Text excerpt:
══════════
The first article that I decided summarize is labeled: The Production Effect: Costs and Benefits in Free Recall. The Research report was written by Angela C. Jones of John Carroll University and Mary A. Pyc of Washington University in St. Louis. It is found in the 2014 edition of the Journal of Experimental Psychology: Learning, Memory, and Cognition.
This experiment was aimed at examining the costs and benefits of production, through use of free recall paradigm. Paradigm is defined as a typical example or pattern of doing something. Free recall is defined as the process in which participants study a list of items, and then are prompted to recall the items in any order. The production effect is the memorial benefit of reading aloud compared to reading silently. Some studies have shown the production effect as a simple memory improvement method. “The production effect is additive to the benefits of generation and semantic processing, extends to a delayed retention interval, and has been demonstrated with nonwords, word pairs, and sentences” (Jones and Pyc 300). As we can see the production effect does have certain advantages, but does it actually augment the ability of our memory? Is the effect due to increased memory for items read aloud, or is it something else? Even though at the advent of this experiment statistical tests had not been reported, Jones and Pyc hypothesized that the benefit of production was possibly instead due to a memory reduction for silent items, and thus the goal of their experiment was to prove this. What causes the production effect to alter memory ability? Jones and Pyc decided it had to do with the way in which information is organized when read silently or aloud. “The increases in recognition accuracy for items read aloud may be the result of item-specific gains associated with production, and the costs to silent items may be the result of minimal relational encoding afforded by the typical production effect paradigm” (Jones and Pyc 300).
══════════
Data:
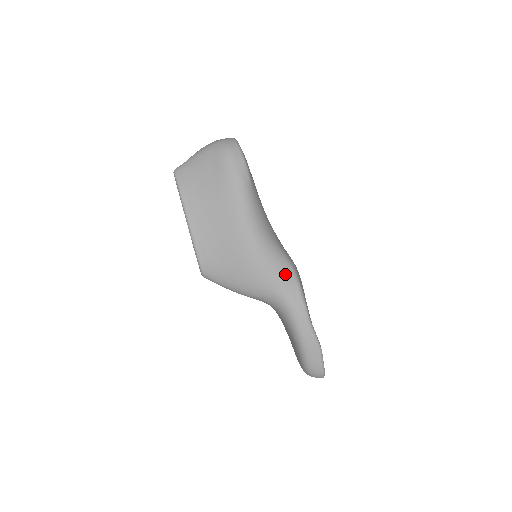
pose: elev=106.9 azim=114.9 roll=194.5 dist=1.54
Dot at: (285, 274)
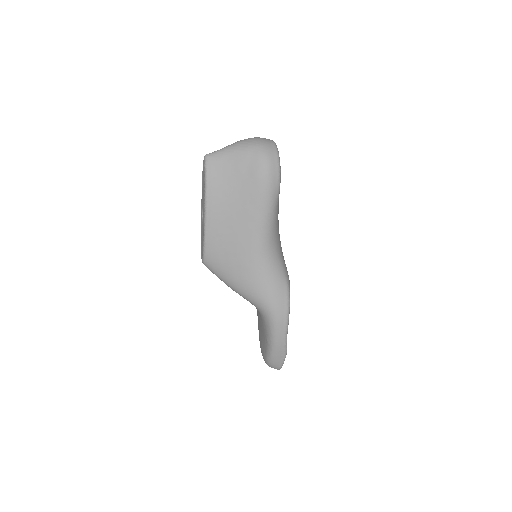
Dot at: (280, 292)
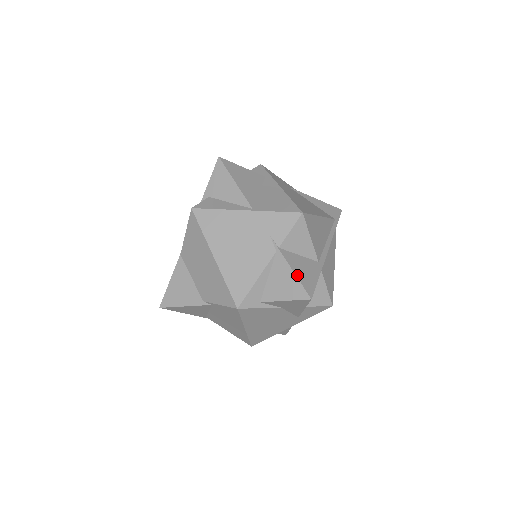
══════════
Stated exercise: Continue the text summarizing the production effect article from where it stops. Nothing in the lines plays any part here.

Response:
The authors addressed this issue by splitting the study into two experiments. The goal of Experiment 1 was to discover the benefits and costs underlying the production effect. Thus, the study included one mixed list (silent and aloud items) and two pure lists (one silent, one aloud). After this the participants completed a free recall final test. The study included 48 undergraduate students from John Carroll University. First they underwent the encoding phase. The students were shown 30 items. Fifteen of the items were in blue font, and the other 15 were in red font. The words were split into two different colors because it allowed for relational processing, which increases recall when added to items that naturally elicited item-specific processing (the random non-associated words that the students were to memorize). They did this because, based on prior experiments, they were led to believe that, “the increases in recognition accuracy for items read aloud may be the result of the item-specific gains associated with production, and the costs to silent items may be the result of minimal relational encoding afforded by the typical production effect paradigm” (Jones and Pyc 300). 17 of the students were assigned to read words of one color aloud and the words in the other color silently. This group was labeled the mixed group. 16 of the students read every word silently, while the remaining 15 read all words aloud. These two groups were the pure groups. Thus, there were four variables in the experiment: silent pure, silent mixed, aloud pure, and aloud mixed. The pure list was used to allow the experimenters to assess the costs and benefits of production. After the encoding phase the students were directed to type every word that they remembered from the phase.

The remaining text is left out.